How to prove that a nilpotent operator has a basis representation that is strictly upper triangular?

Question

I wish to prove the following: if $T:X\to X$ is a nilpotent (and the linear space $X$ is finite-dimensional), then there exists a basis of $X$ such that the matrix representation of $T$ is upper triangular with zero diagonal elements.

I was trying to prove $\{x_1,...,x_{k+1},v, Tv, ..., T^{n-k-2}v\}$ is a basis for $X$ where $x_i$ are basis for $N(T)$ and $v,..., T^{n-k-2}v$ are basis for $R(T)$ where $T^{n-k}=0$ and $n-k$ is minimal. However the matrix representation w.r.t this basis is diagonal. Is there an easy way to prove this ?

I know that for all $T:X\rightarrow X$, there exists a basis that the matrix representation is upper triangular. How is this useful?

Answer 1

First of all, it is not necessarily the case that the elements $T^j v$ for $j=0,\cdots, n-k-1$ span the range of $T$. You may very well need many $v_i$, but let's just say that one $v$ is enough. Then you need to prove that these elements are linearly independent (where $v$ here is an element such that $T^{n-k-1}v\neq 0$). This is not hard.

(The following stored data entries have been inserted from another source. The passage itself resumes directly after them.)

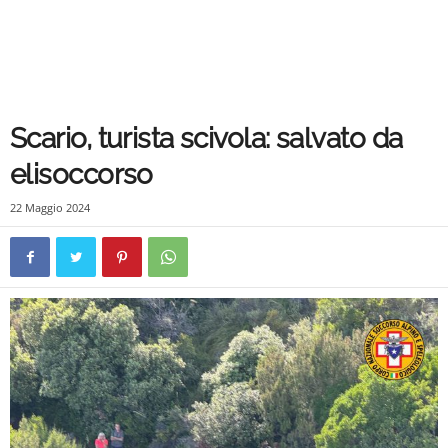
Scario, turista scivola: salvato da
elisoccorso
22 Maggio 2024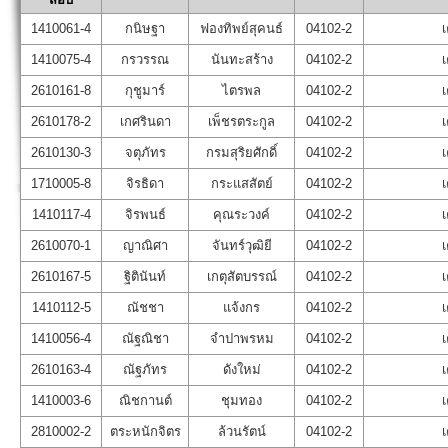
1410061-4
กนิษฐา
ฟองทิพย์สุคนธ์
04102-2
เ
1410075-4
กรวรรณ
นันทะสร้าง
04102-2
เ
2610161-8
กุชูมาร์
ไตรพล
04102-2
เ
2610178-2
เกศรินดา
เพ็ชรตระกูล
04102-2
เ
2610130-3
จตุภัทร
กรมสุริยศักดิ์
04102-2
เ
1710005-8
จิรธิดา
กระแสสัตย์
04102-2
เ
1410117-4
จิรพนธ์
คุณระวงค์
04102-2
เ
2610070-1
ญาณิศา
จันทร์วุฒิยี
04102-2
เ
2610167-5
ฐิตินันท์
เกตุสัตบรรณ์
04102-2
เ
1410112-5
ณัชชา
แจ้งกร
04102-2
เ
1410056-4
ณัฐณิชา
จำปาพรหม
04102-2
เ
2610163-4
ณัฐภัทร
ดังใหม่
04102-2
เ
1410003-6
ณิชกานต์
ชุมทอง
04102-2
เ
2810002-2
ตระหนักจิตร
ล้วนรัตน์
04102-2
เ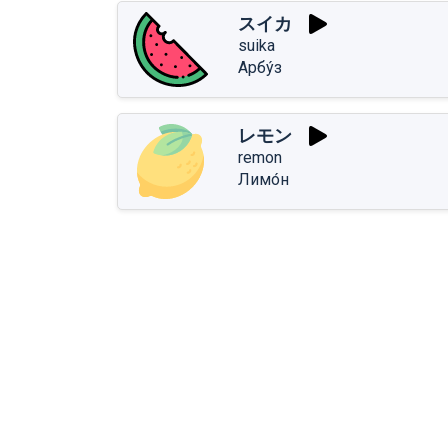
スイカ
suika
Арбу́з
レモン
remon
Лимо́н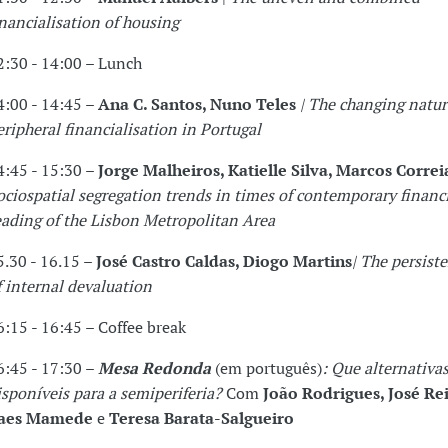
inancialisation of housing
2:30 - 14:00 – Lunch
4:00 - 14:45 –
Ana C. Santos, Nuno Teles
|
The changing natur
eripheral financialisation in Portugal
4:45 - 15:30 –
Jorge Malheiros, Katielle Silva, Marcos Correi
ociospatial segregation trends in times of contemporary financi
eading of the Lisbon Metropolitan Area
5.30 - 16.15 –
José Castro Caldas, Diogo Martins
| The persiste
f internal devaluation
6:15 - 16:45 – Coffee break
6:45 - 17:30 –
Mesa Redonda
(em português)
: Que alternativa
isponíveis para a semiperiferia?
Com
João Rodrigues, José Rei
aes Mamede
e
Teresa Barata-Salgueiro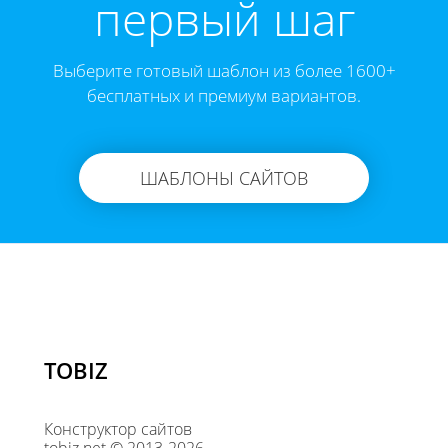
первый шаг
Выберите готовый шаблон из более 1600+
бесплатных и премиум вариантов.
ШАБЛОНЫ САЙТОВ
TOBIZ
Конструктор сайтов
tobiz.net © 2013-2026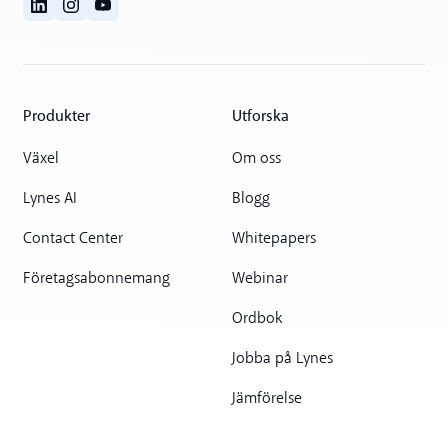
Produkter
Utforska
Växel
Om oss
Lynes AI
Blogg
Contact Center
Whitepapers
Företagsabonnemang
Webinar
Ordbok
Jobba på Lynes
Jämförelse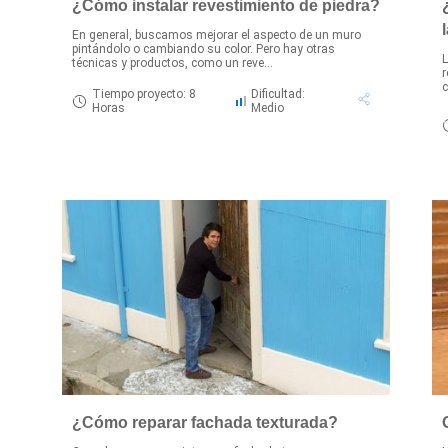
¿Cómo instalar revestimiento de piedra?
En general, buscamos mejorar el aspecto de un muro
pintándolo o cambiando su color. Pero hay otras
L
técnicas y productos, como un reve...
r
c
Tiempo proyecto: 8
Dificultad:
Horas
Medio
¿Cómo reparar fachada texturada?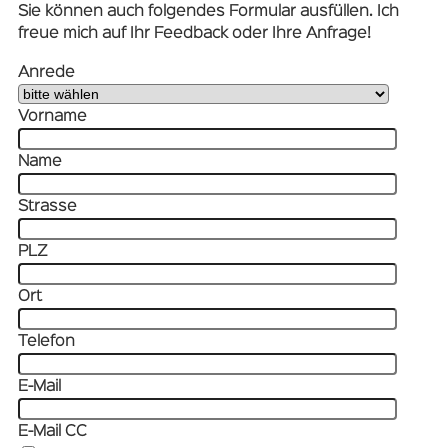
Sie können auch folgendes Formular ausfüllen. Ich
freue mich auf Ihr Feedback oder Ihre Anfrage!
Anrede
Vorname
Name
Strasse
PLZ
Ort
Telefon
E-Mail
E-Mail CC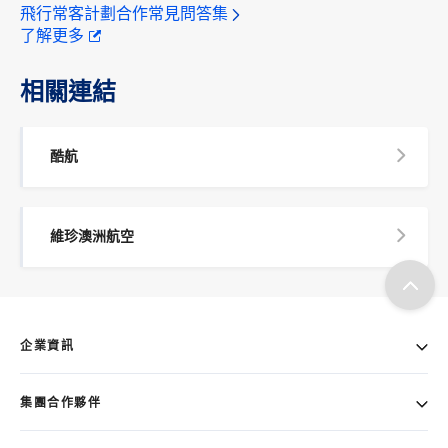
飛行常客計劃合作常見問答集
了解更多
相關連結
酷航
維珍澳洲航空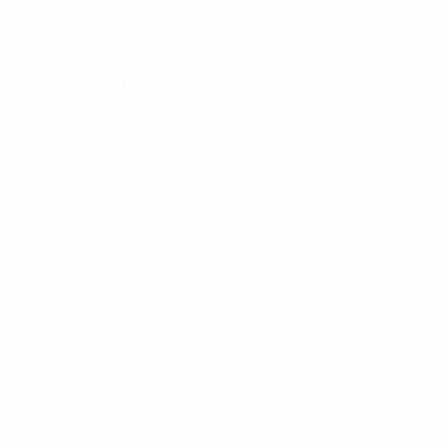
Предыдущие матчи
ЧЕ среди молодежи
вт 18 нояб. 2025
· Отборочный раунд
ЧЕ среди молодежи
вт 14 окт. 2025
· Отборочный раунд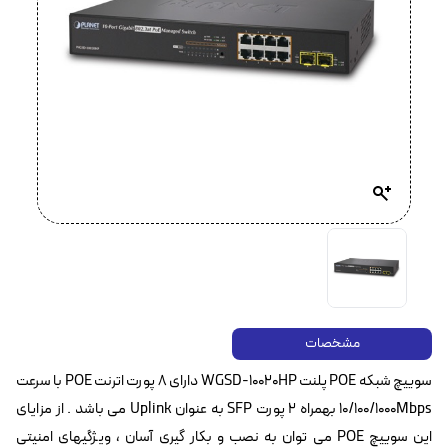
مشخصات
سوییچ شبکه POE پلنت WGSD-10020HP دارای ۸ پورت اترنت POE با سرعت
10/100/1000Mbps بهمراه ۲ پورت SFP به عنوان Uplink می باشد . از مزایای
این سوییچ POE می توان به نصب و بکار گیری آسان ، ویژگیهای امنیتی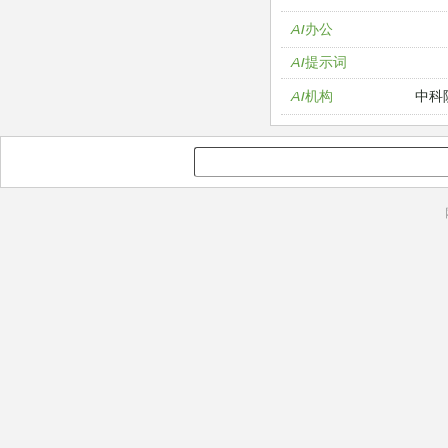
AI办公
AI提示词
中科
AI机构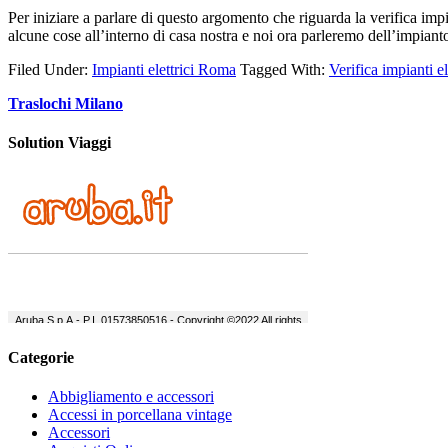
Per iniziare a parlare di questo argomento che riguarda la verifica im
alcune cose all’interno di casa nostra e noi ora parleremo dell’impian
Filed Under:
Impianti elettrici Roma
Tagged With:
Verifica impianti e
Traslochi Milano
Solution Viaggi
Categorie
Abbigliamento e accessori
Accessi in porcellana vintage
Accessori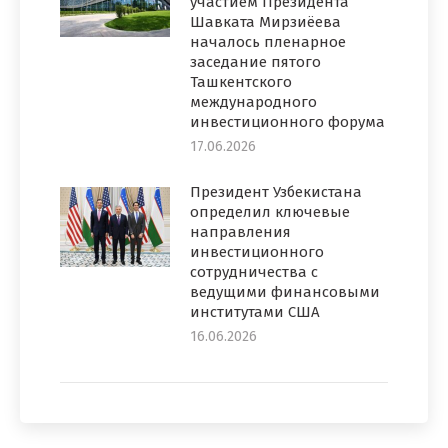
участием Президента
Шавката Мирзиёева
началось пленарное
заседание пятого
Ташкентского
международного
инвестиционного форума
17.06.2026
Президент Узбекистана
определил ключевые
направления
инвестиционного
сотрудничества с
ведущими финансовыми
институтами США
16.06.2026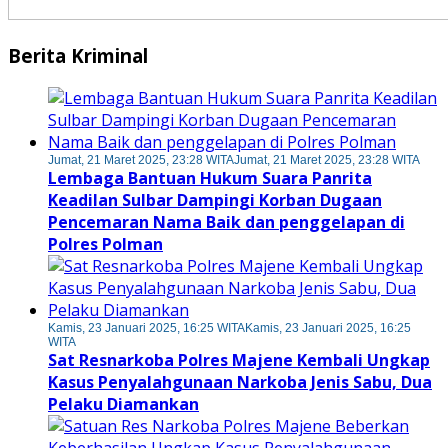
Berita Kriminal
Jumat, 21 Maret 2025, 23:28 WITA
Jumat, 21 Maret 2025, 23:28 WITA
Lembaga Bantuan Hukum Suara Panrita
Keadilan Sulbar Dampingi Korban Dugaan
Pencemaran Nama Baik dan penggelapan di
Polres Polman
Kamis, 23 Januari 2025, 16:25 WITA
Kamis, 23 Januari 2025, 16:25
WITA
Sat Resnarkoba Polres Majene Kembali Ungkap
Kasus Penyalahgunaan Narkoba Jenis Sabu, Dua
Pelaku Diamankan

Once you do this, you are done, because you have a basis for $X$ (along with the kernel of $T$ as you remark) and all you need to do is form the matrix of $T$ with respect to the basis $\{x_1,\cdots, x_{k+1},v,\cdots T^{n-k-1}v\}$.

For instance, this matrix is (say $k=0$ and $n=3$) $$\begin{bmatrix} 0 & 1 & 0\\ 0 & 0 & 1\\ 0 & 0 & 0\end{bmatrix}$$ just as you wanted.

I think you mistakenly believe that the matrix you are getting is

$$\begin{bmatrix} 1 & 0 & 0\\ 0 & 1 & 0\\ 0 & 0 & 0\end{bmatrix}$$ or something similar. This is not correct; if this were true, $T$ would carry $v$ to $v$, $Tv$ to $Tv$ etc. It does not, it shifts the basis elements. Try it yourself with $v=(0,0,1)=e_3$ and $T(e_i)=e_{i-1}$ to get a feel for the form.

In general you need to consider all $v_i$ that form so called cyclic subspaces of $X$ under $T$, take them all together with the kernel and glue the transformations together in a big direct sum. Here is a set of notes I just googled which contains details: http://www.mth.msu.edu/~shapiro/pubvit/Downloads/CycNilp/CycNilp.pdf

Answer 2

If an upper triangular matrix is nilpotent then its diagonal is zero and hence it is strictly upper triangular. Indeed, if $A$ and $B$ are upper triangular then $C := A\cdot B$ is also upper triangular and the diagonal of $C$ is the component-wise product of the diagonals of $A$ and $B$.

Answer 3

The existence of a basis of which $T$ is strictly upper-triangular is equivalent to the existence of a flag $X = X_0 > X_1 > \cdots > X_n = 0$ with $T(X_i) \subset X_{i+1}$. To show the latter, note that any subspace $V$ with $T(V)\subset V$ must have $\ker T\vert V \not =0$ and thus $\text{im}\; T < V$.